## [Provided text]
Following the guidelines could result in copyright infringement: The foundation highlights that broadcasters do not own subtitling rights for all films and that the inclusion of subtitles/closed captions without proper rights could lead to copyright infringement. Further, broadcasters cannot make edits to the film or add subtitles unless the film is re-certified by the Central Board of Film Certification (“CBFC”) post such changes.

IBDF’s suggestions on accessibility:

IBDF suggests that broadcasters should be allowed to add subtitles in the language of the channel or such language as may be deemed feasible by the broadcasters. The foundation says that if a channel fails to get an average audience of less than 1% of all households over 12 months, it should be exempt from complying with accessibility guidelines. It further suggests that the following formats should be exempt from complying with the guidelines—

  • Live and deferred live content/ events such as sports and news channels;
  • Events like live music shows, award shows, live reality shows etc.;
  • Content like music shows, debates, scripted/ unscripted reality shows etc.;
  • Advertisements/teleshopping content.
  • Channels having single video feed and multiple audio/language feeds like animated/cartoon channels;
  • all archival content and programme;
  • regional channels;
  • infotainment channels.

Excessive penalties under the bill:

“The threat of severe penalties is bound to discourage open and honest dialogue between all relevant stakeholders, hindering efforts to address any content concerns collaboratively,” IBDF says. It recommends a more balanced approach that emphasizes prevention and awareness, adding that proportionate penalties should be imposed in such a way that they do not compromise the vitality of the broadcasting industry.

Entries taken from a collection
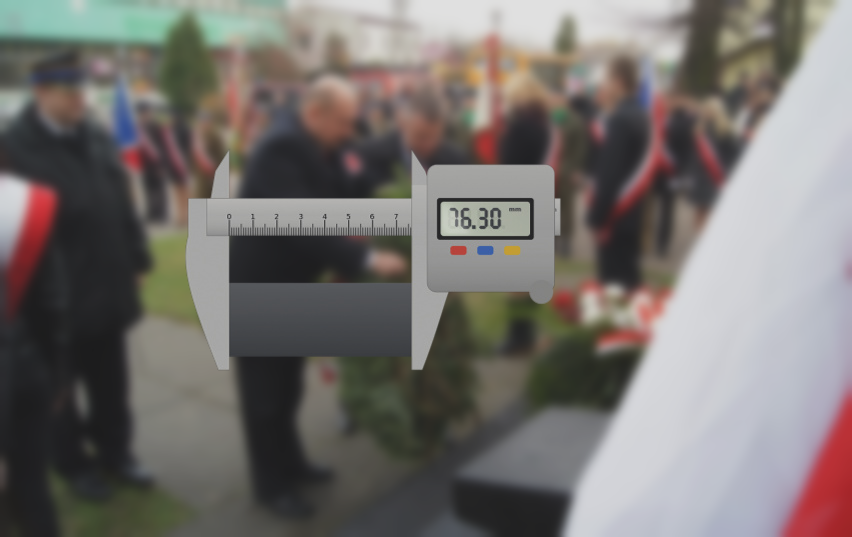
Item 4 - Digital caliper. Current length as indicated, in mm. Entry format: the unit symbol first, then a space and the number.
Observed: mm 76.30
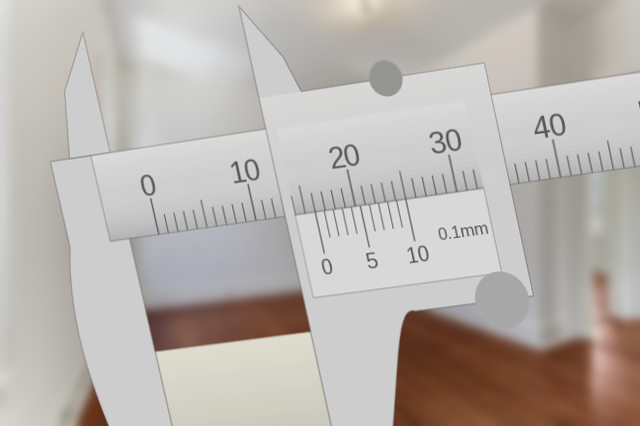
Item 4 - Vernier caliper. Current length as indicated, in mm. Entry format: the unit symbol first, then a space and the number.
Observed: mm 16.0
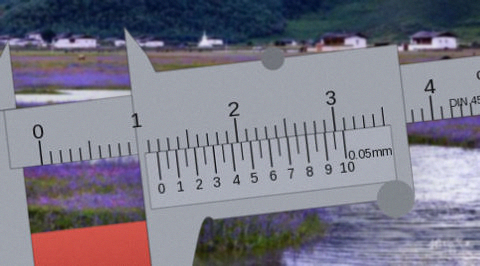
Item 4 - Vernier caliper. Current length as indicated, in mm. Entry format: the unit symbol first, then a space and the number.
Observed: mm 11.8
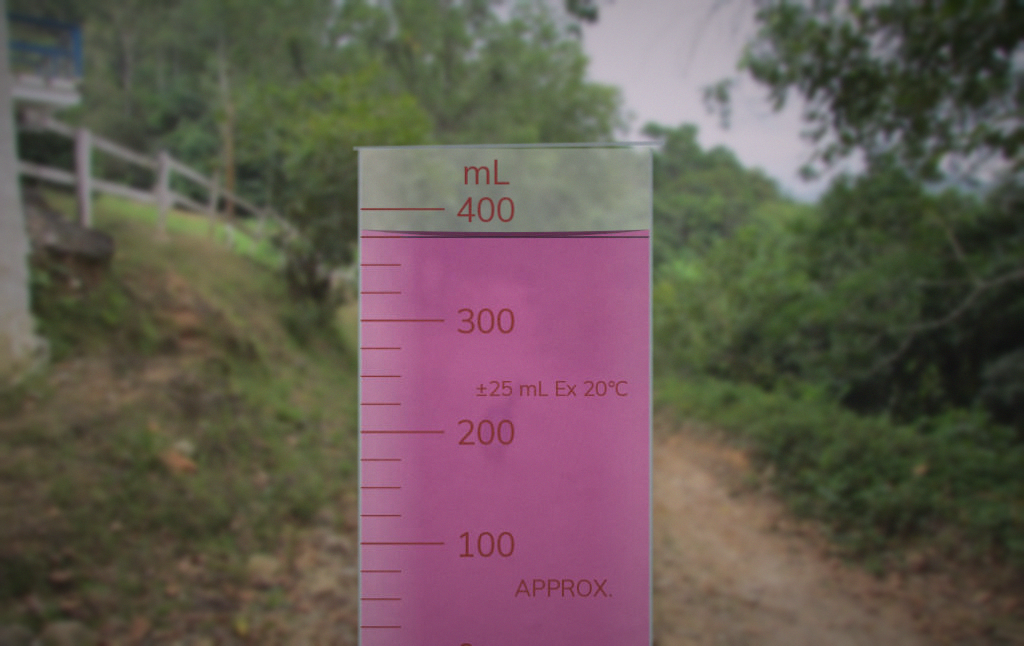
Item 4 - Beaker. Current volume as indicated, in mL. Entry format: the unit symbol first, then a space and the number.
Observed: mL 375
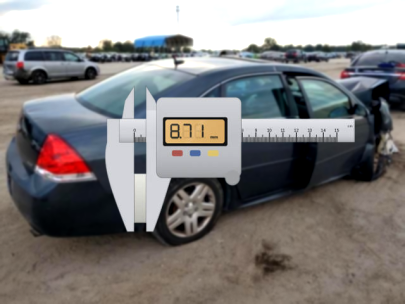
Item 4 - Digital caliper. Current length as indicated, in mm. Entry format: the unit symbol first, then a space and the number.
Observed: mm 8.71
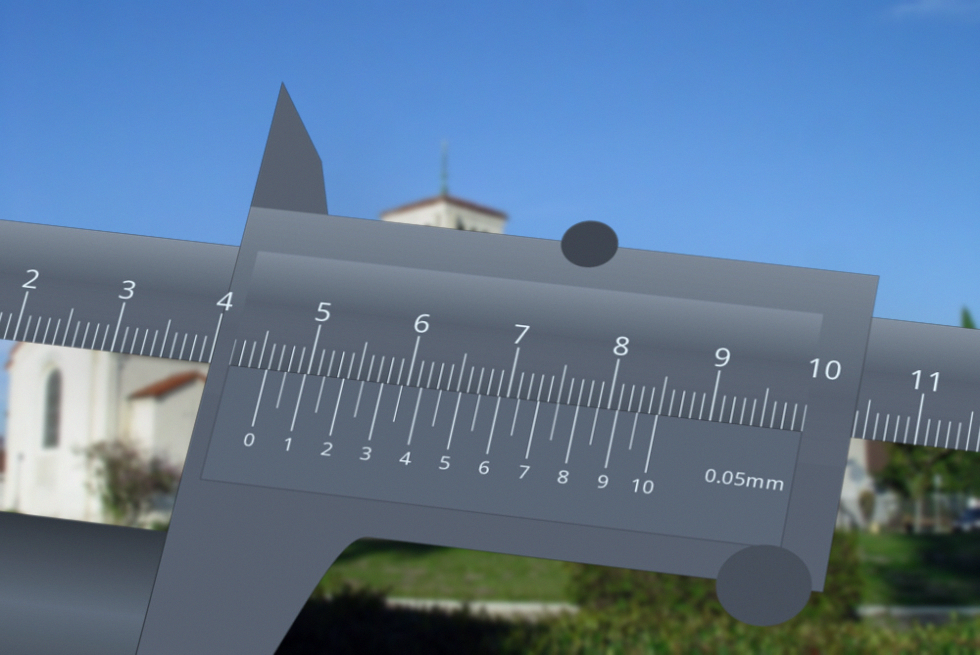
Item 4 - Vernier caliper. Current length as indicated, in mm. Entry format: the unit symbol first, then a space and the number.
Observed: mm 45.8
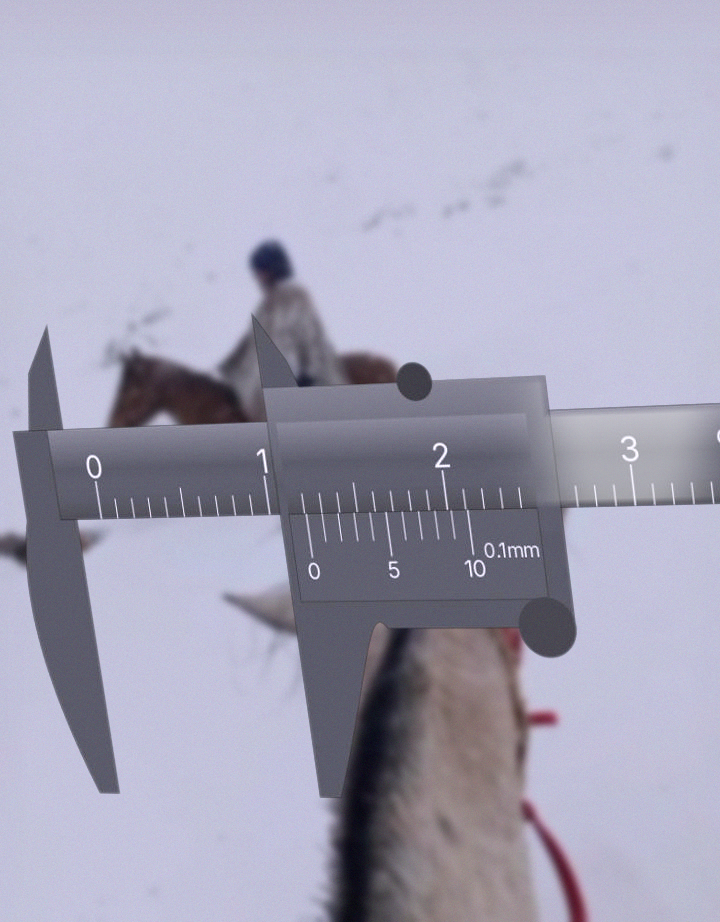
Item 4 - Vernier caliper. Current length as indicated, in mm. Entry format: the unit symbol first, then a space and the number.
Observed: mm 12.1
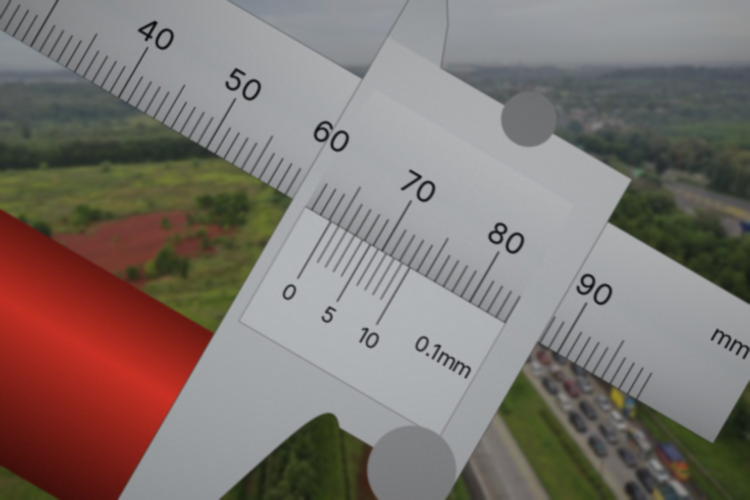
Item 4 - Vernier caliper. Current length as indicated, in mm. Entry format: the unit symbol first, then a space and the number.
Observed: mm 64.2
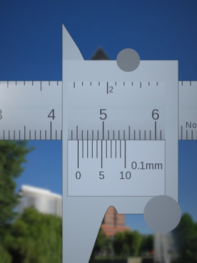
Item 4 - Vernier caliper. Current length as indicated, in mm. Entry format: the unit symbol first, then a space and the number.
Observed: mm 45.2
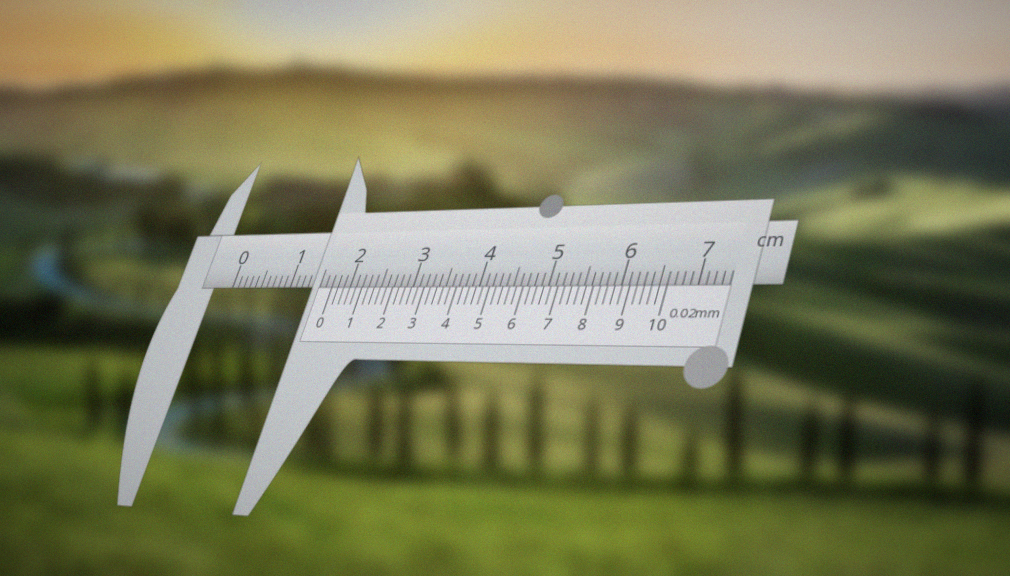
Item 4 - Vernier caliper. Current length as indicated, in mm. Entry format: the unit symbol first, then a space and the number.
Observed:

## [Exercises]
1. Retype the passage on broadcasting accessibility rules from "Excessive penalties under" up to and including "the broadcasting industry.".
2. Update the records from their start up to and including the line with "Observed: mm 12.1" by changing "Beaker" to "Measuring jug", leaving everything else the same. Give only those lines, and leave the pictures out.

## [Exercise solutions]
1.
Excessive penalties under the bill:

“The threat of severe penalties is bound to discourage open and honest dialogue between all relevant stakeholders, hindering efforts to address any content concerns collaboratively,” IBDF says. It recommends a more balanced approach that emphasizes prevention and awareness, adding that proportionate penalties should be imposed in such a way that they do not compromise the vitality of the broadcasting industry.

2.
Item 4 - Digital caliper. Current length as indicated, in mm. Entry format: the unit symbol first, then a space and the number.
Observed: mm 76.30
Item 4 - Vernier caliper. Current length as indicated, in mm. Entry format: the unit symbol first, then a space and the number.
Observed: mm 16.0
Item 4 - Vernier caliper. Current length as indicated, in mm. Entry format: the unit symbol first, then a space and the number.
Observed: mm 11.8
Item 4 - Measuring jug. Current volume as indicated, in mL. Entry format: the unit symbol first, then a space and the number.
Observed: mL 375
Item 4 - Digital caliper. Current length as indicated, in mm. Entry format: the unit symbol first, then a space and the number.
Observed: mm 8.71
Item 4 - Vernier caliper. Current length as indicated, in mm. Entry format: the unit symbol first, then a space and the number.
Observed: mm 45.8
Item 4 - Vernier caliper. Current length as indicated, in mm. Entry format: the unit symbol first, then a space and the number.
Observed: mm 12.1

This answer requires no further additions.